> [Task goal]:
Continue the short personal reflections on meaning, tradition, and death, picking up right after their final sentence.

Why must each generation make the same mistake over and over and over and over again? Must my generation do the same? Don't we have enough of those fucking inspirational Facebook memes to notice some shit? That something is wrong?

Much tradition is just rituals by a group of people that were too lazy to decide to do something else.

What is the remedy?

Easy.

Admit to yourself that finding meaning is hard, but the absence of it is excruciating. Know that the key to it is to find something to live for that is bigger than yourself, than your fleeting life. And when that thing evaporates, find another and another, until you are not breathing anymore.

And yes it's hard. What? ... nobody ever did hard shit before? For fuck sake.

Or don't bother at all ... just feel free to go ahead and think about your ole school friend who's life you have not inquired about for 30 years, who is not the same person anymore.

That will surely help.

Unexpected

When you are sitting in Starbucks sipping coffee and trying to plan your week, and then they decide to change the background music to the entire “Kind of Blue” album from Miles Davis. Oh my my my ... this was unexpected ... and juicy!

Two Deaths

The death of my physical body is inevitable. But that's not my fault. Some asshole created death, and I definitely know it was not me. But the death of my spiritual body will only come when I forget that I, like any human being, am a possibility.

I can re-invent, overcome, push forward, change, adapt, and create. I am a possibility.

> [Stored data]:
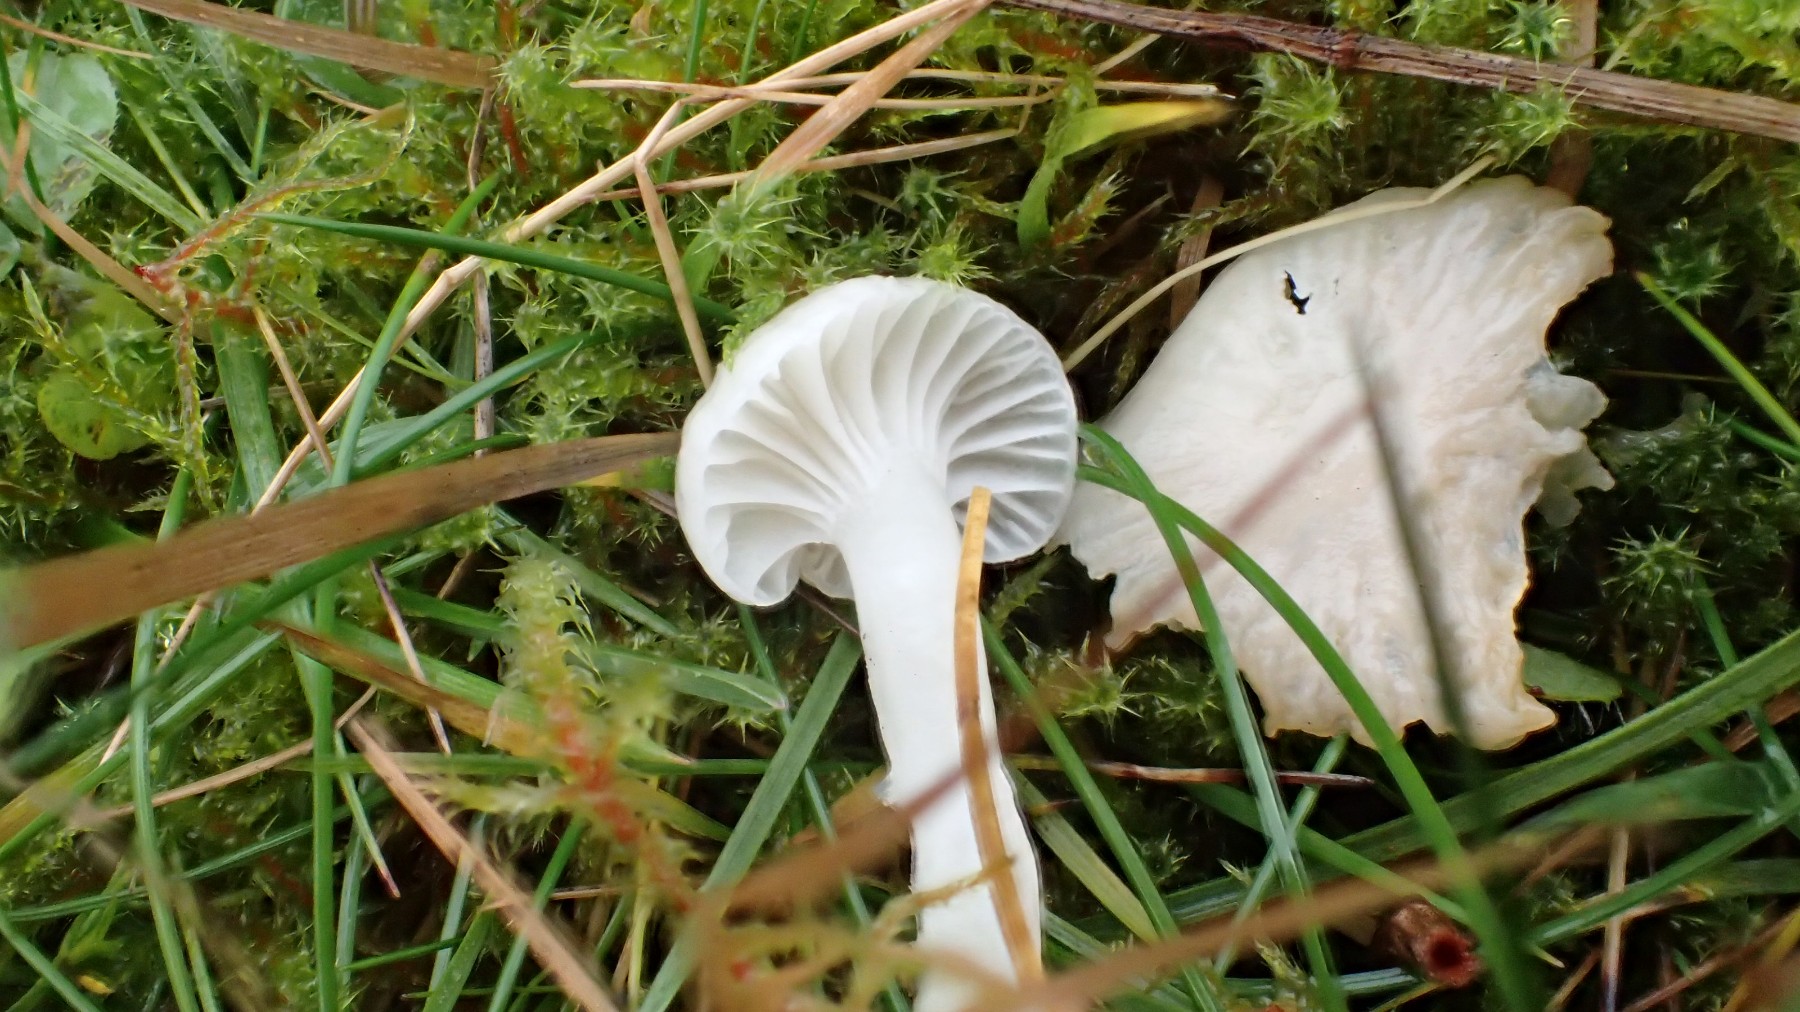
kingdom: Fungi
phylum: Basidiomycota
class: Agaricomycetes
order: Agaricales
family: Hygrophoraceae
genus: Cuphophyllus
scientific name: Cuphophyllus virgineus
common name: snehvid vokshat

> [Result of the exercise]:
Rape is a serious thing. Rape is a serious word. Rape describes a horrendous act. But that's what life has the potential to do, to rape us of our possibility ... slowly, gradually, bit by bit, without our noticing.

But I notice. I notice. It's a constant terrible sorrow to notice when others cannot. But I see the devil.

And when I push myself forward, scrape up my last bits of energy, get up when I would rather lay down, move when I would rather stay still ... I see the devil bleed, and it gives me joy.

I love seeing the devil bleed.

Perfection

This may very well be the most perfect poem I have ever read:

LOVE AFTER LOVE ... by Derek Walcott

The time will come when, with elation you will greet yourself arriving at your own door, in your own mirror and each will smile at the other's welcome,

and say, sit here. Eat. You will love again the stranger who was your self. Give wine. Give bread. Give back your heart to itself, to the stranger who has loved you

all your life, whom you ignored for another, who knows you by heart. Take down the love letters from the bookshelf,

the photographs, the desperate notes, peel your own image from the mirror. Sit. Feast on your life.